One of these gives you a way to democratize the knowledge and enable self-service across your workforce. The others result in tribal knowledge being split into silos all across an organization. If you're just running a couple of web servers and rarely have to make changes, maybe the manual way is OK for you. For organizations with many different systems that have complex interactions with each other, the time it takes to get a change through a system and the number of potential errors that manual tasks add are just infeasible.
Controllers are just one way to bring some level of sanity to all of the different tasks which might be required to maintain any given system. Maybe you don't need your own custom controllers, as there are a huge number which have already been created to solve the most common requirements. Knowing how to write them allows one to codify business rules, reduce human error, and get more certainty over the behavior of complex systems.
solatic
Current example from work: an extreme single-tenant architecture, deployed for large N number of tenants, which need both logically and physically isolation; the cost of the cloud provider's managed databases is considered Too Expensive to create one per tenant, so an open-source Kubernetes controller for the database is used instead.

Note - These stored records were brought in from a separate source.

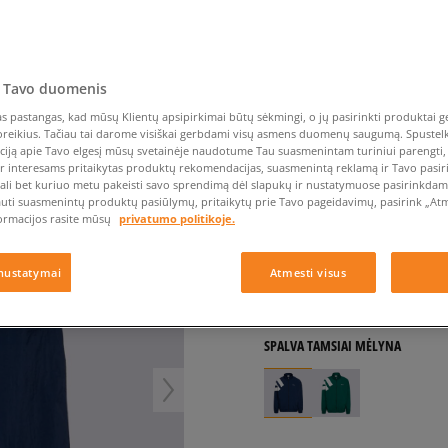
Nike Air Max TL 2.5
Liemens rankinė
Vans
Confront
Champion
EMU Australia
Converse Chuck Taylor
Kepurės
Kepurės
All Star
Havaianas
Skrybėlės
Converse
Confront
Ellesse
IUKĖ ARCH TT
Pirštinės
Converse Chuck 70
Saucony
Crocs
Converse
Jansport
Jordan 4
Clarks
Dr. Martens
DC
Jordan
 Tavo duomenis
ADIDAS STRIUKĖ STRI
Nike Air Max DN8
Dickies
Eastpak
Dickies
Lacoste
 pastangas, kad mūsų Klientų apsipirkimai būtų sėkmingi, o jų pasirinkti produktai ge
vyrams, pavasarinės striukės
New Balance 530
EMU Australia
Dr. Martens
New Era
poreikius. Tačiau tai darome visiškai gerbdami visų asmens duomenų saugumą. Spustelk 
ciją apie Tavo elgesį mūsų svetainėje naudotume Tau suasmenintam turiniui parengti, 
New Balance 9060
5.0
(
6
)
ir interesams pritaikytas produktų rekomendacijas, suasmenintą reklamą ir Tavo pasir
Nike Dunk
ali bet kuriuo metu pakeisti savo sprendimą dėl slapukų ir nustatymuose pasirinkdamas
49
€
auti suasmenintų produktų pasiūlymų, pritaikytų prie Tavo pageidavimų, pasirink „Atme
Puma Speedcat
ormacijos rasite mūsų
privatumo politikoje.
Puma Suede XL
75
€
-35%
(žemiausia kaina per p
Puma Palermo
75
€
-35%
(pradinė kaina)
nustatymai
Atmesti visus
Asics Gel-NYC Rugged
+ 49 tšk.
SizeerClub
SPALVA
TAMSIAI MĖLYNA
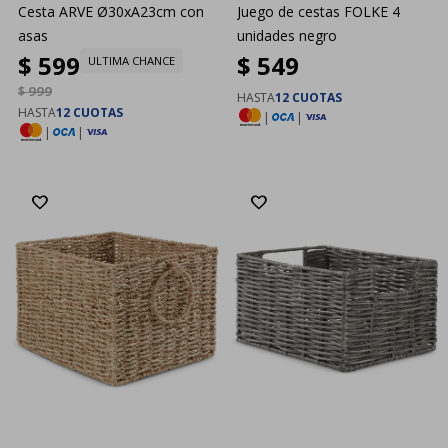
Cesta ARVE Ø30xA23cm con
Juego de cestas FOLKE 4
asas
unidades negro
$
599
$
549
ULTIMA CHANCE
$
999
HASTA
12 CUOTAS
HASTA
12 CUOTAS
|
|
|
|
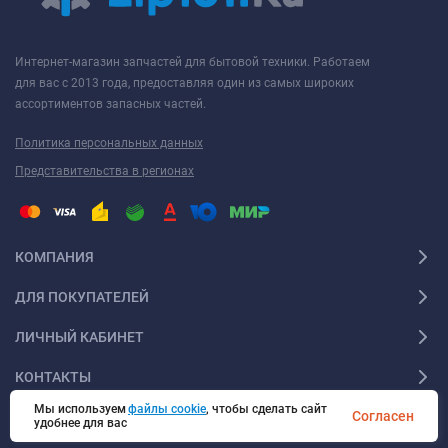
Интернет-магазин запчастей для бытовой техники. Работаем
для вас с 2013 года, предоставляя один из самых широких
ассортиментов запасных частей.
Политика персональных данных
Представительства в регионах
КОМПАНИЯ
ДЛЯ ПОКУПАТЕЛЕЙ
ЛИЧНЫЙ КАБИНЕТ
КОНТАКТЫ
Мы используем
файлы cookie
, чтобы сделать сайт
Согласен
удобнее для вас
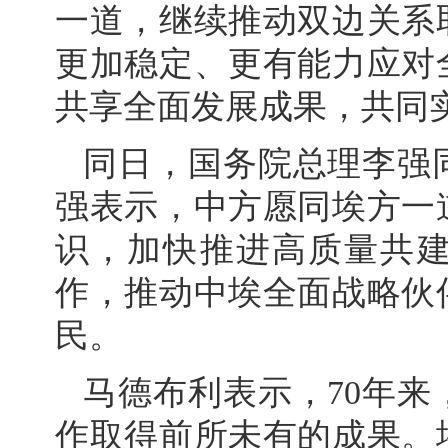
一道，继续推动双边关系
更加稳定、更有能力应对
共享全面发展成果，共同
同日，国务院总理李强
强表示，中方愿同埃方一
识，加快推进高质量共建
作，推动中埃全面战略伙
民。
马德布利表示，70年
作取得前所未有的成果。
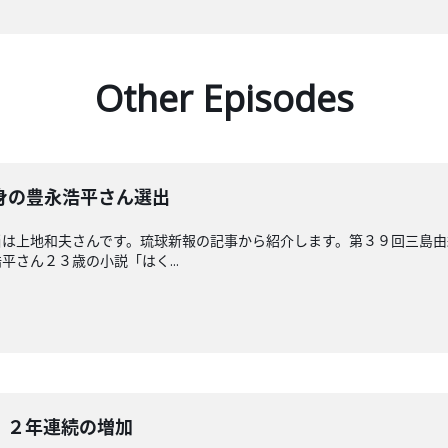
Other Episodes
身の豊永浩平さん選出
当は上地和夫さんです。琉球新報の記事から紹介します。第３９回三島
さん２３歳の小説「はく...
 ２年連続の増加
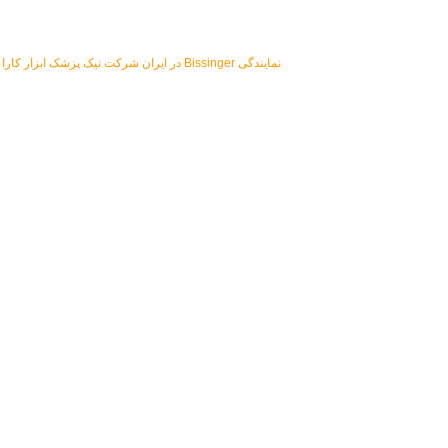
نمایندگی Bissinger در ایران شرکت
نیک پزشک ابزار کارا
م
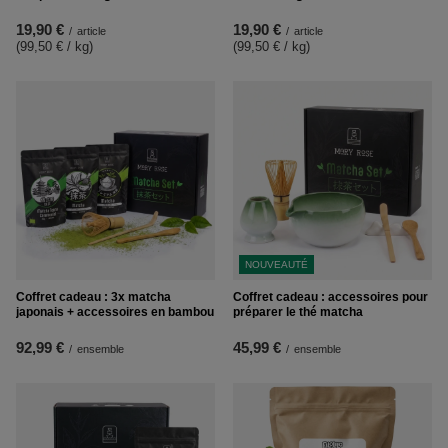
19,90 €
19,90 €
/
article
/
article
(99,50 € / kg
)
(99,50 € / kg
)
NOUVEAUTÉ
Coffret cadeau : 3x matcha
Coffret cadeau : accessoires pour
japonais + accessoires en bambou
préparer le thé matcha
92,99 €
45,99 €
/
ensemble
/
ensemble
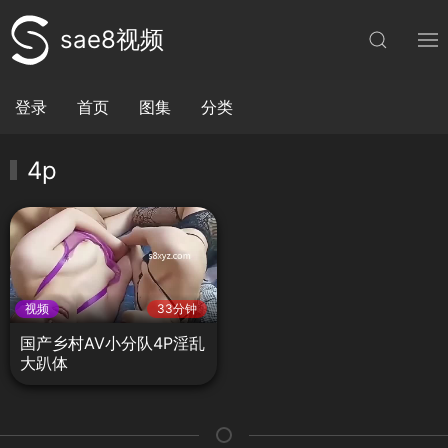
sae8视频
登录
首页
图集
分类
4p
视频
33分钟
国产乡村AV小分队4P淫乱
大趴体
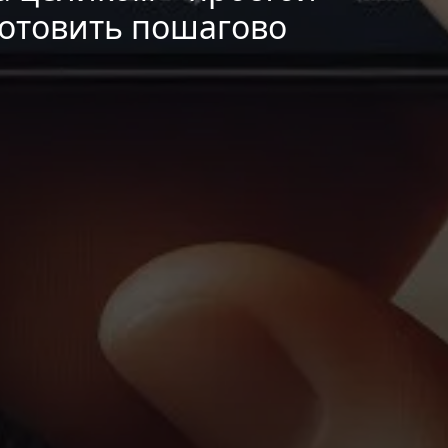
готовить пошагово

Not all systems are small-N modern multi-tenant architectures deployed at small scale.
bg24
This is the point. Right tool for the job. Kubernetes was incubated at Google and designed for deployments at scale. Lot of teams are happily using it. But it is definitely not for startups or solo devs, unless you are an expert user already.
ryandv
You have some computing resource that needs to be provisioned according to the specifications laid out in a Kubernetes manifest (YAML). Something needs to go out and actually "physically" create or retrieve that resource, with all the side-effects that involves, bring its state into accordance with whatever the manifest specifies, and continuously make adjustments when the resource's state diverges from the manifest throughout the lifetime of the resource.
One example is a controller responsible for fulfilling ACME challenges to obtain x509 certificates. Something needs to actually publish the challenge responses somewhere on the internet, retrieve the x509 certificate, and then persist it onto the cluster so that it may be used by other applications. Something needs to handle certificate renewal on an ongoing basis. That something is the controller.
MathMonkeyMan
> I don't want to write a Kubernetes controller. I don't even know why it should exist.
I don't want to write one either. Given the choice, I won't even touch one.
I think I know why they exist, though. Kubernetes is a system of actors (resources) and events (state transitions). If you want to derive new state from existing state, and to maintain that new state, then you need something that observes "lower" state transitions and takes action on the system to achieve its desired "higher" state.
Whether we invent terminology for these things or not, controllers exist in all such systems.
hellnowtf
[dead]
I used to be fascinated by the automation power of Kubernetes custom components. The declarative approach and reconciliation loop offers so many possibilities for creating higher level descriptions of domain specific infrastructure.
On reflection though, I think this stuff can lead to a lot of complexity layers which don't benefit the product relative to the time investment. You are probably not Google.